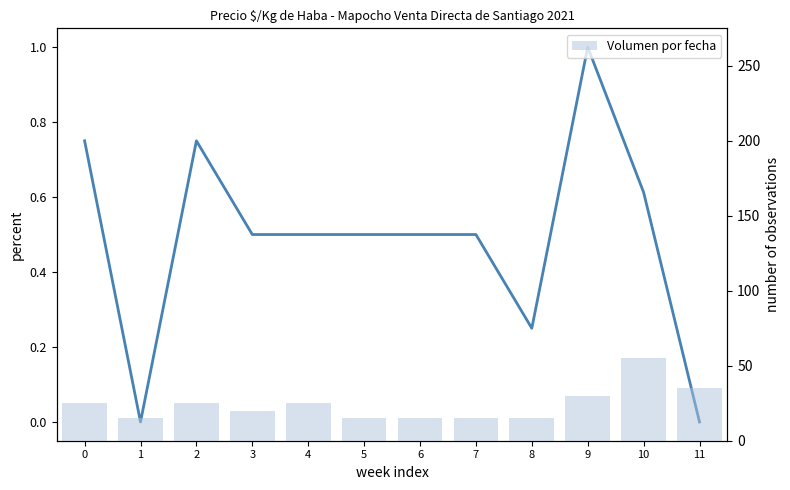

What is the total value across all series at 7?

15.5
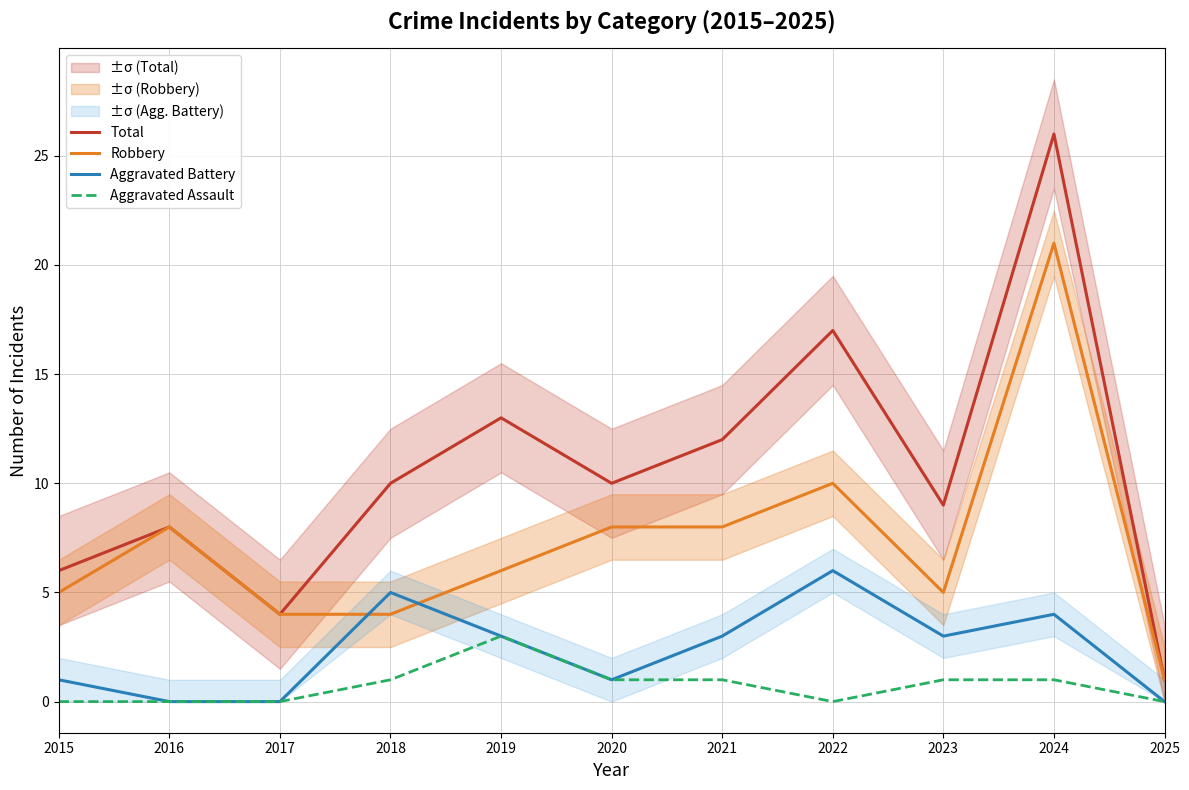

Reading left to right, transcribe all the data shown in this chart.

Total: 6	8	4	10	13	10	12	17	9	26	1
Robbery: 5	8	4	4	6	8	8	10	5	21	1
Aggravated Battery: 1	0	0	5	3	1	3	6	3	4	0
Aggravated Assault: 0	0	0	1	3	1	1	0	1	1	0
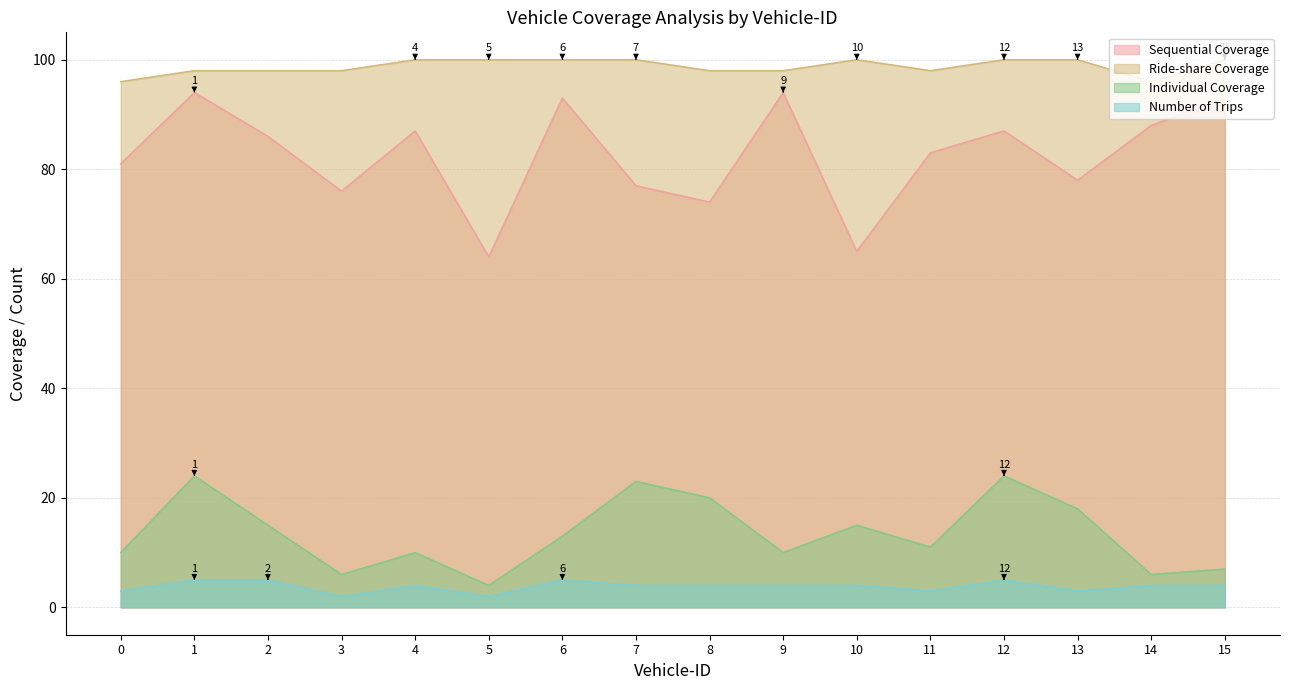

What is the sum of the Sequential Coverage values at 12 and 4?

174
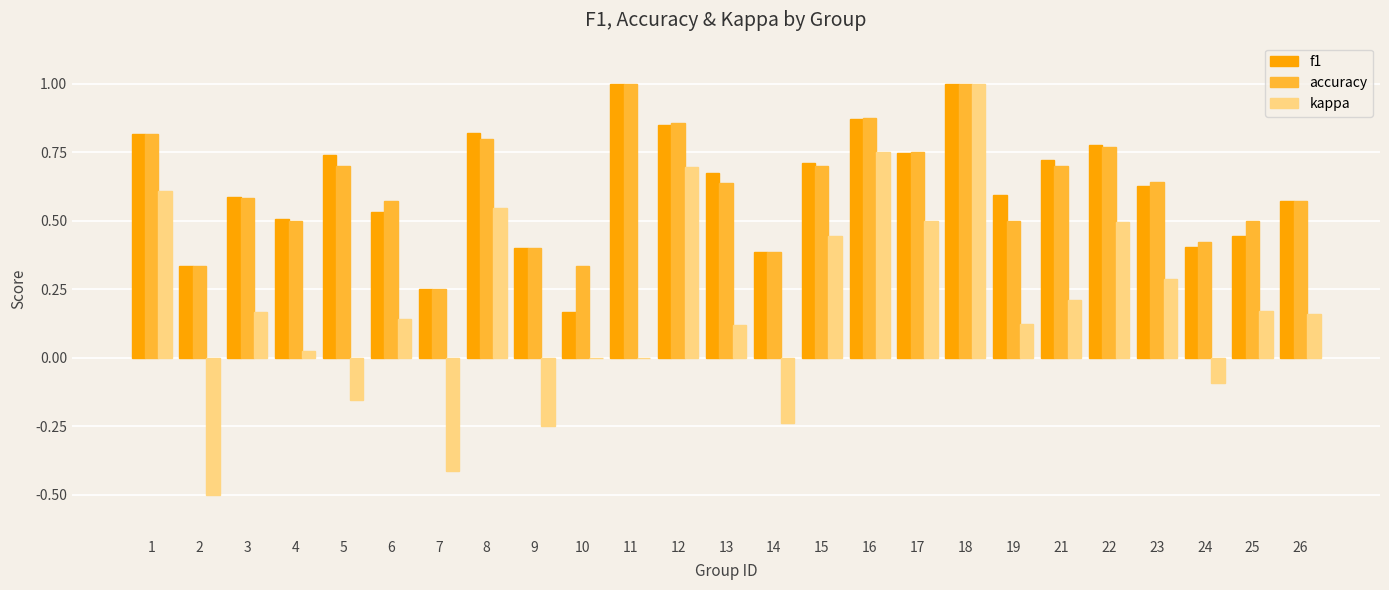

What is the sum of the accuracy values at 17 and 8?

1.6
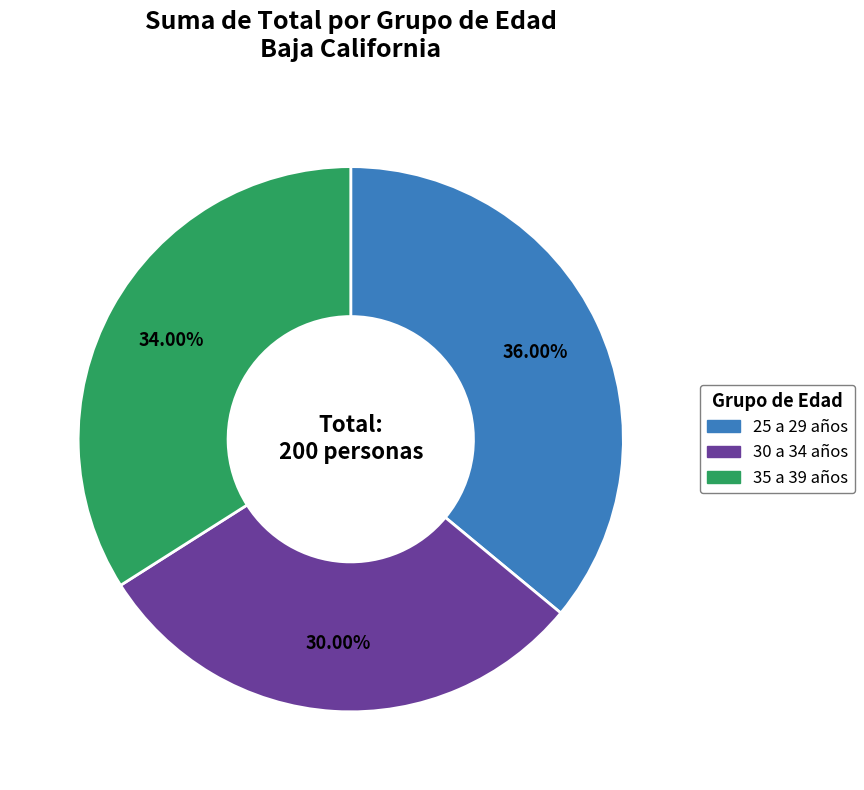

Which category has the smallest portion of the pie?

30 a 34 años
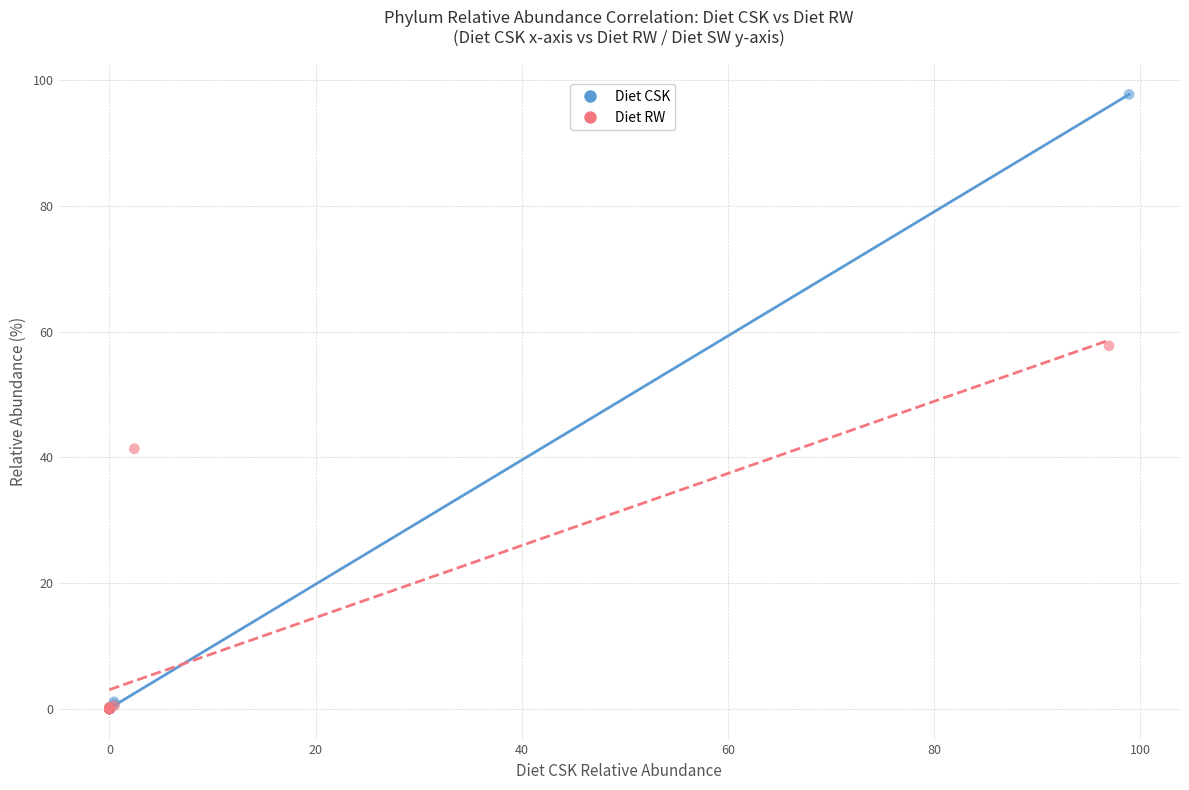

What are all the series names shown in the legend?

Diet CSK, Diet RW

━━━━

## Task objective
Copy out every line of the data above that contains the word "series".

## Solution to the problem
What is the total value across all series at 7?
What are all the series names shown in the legend?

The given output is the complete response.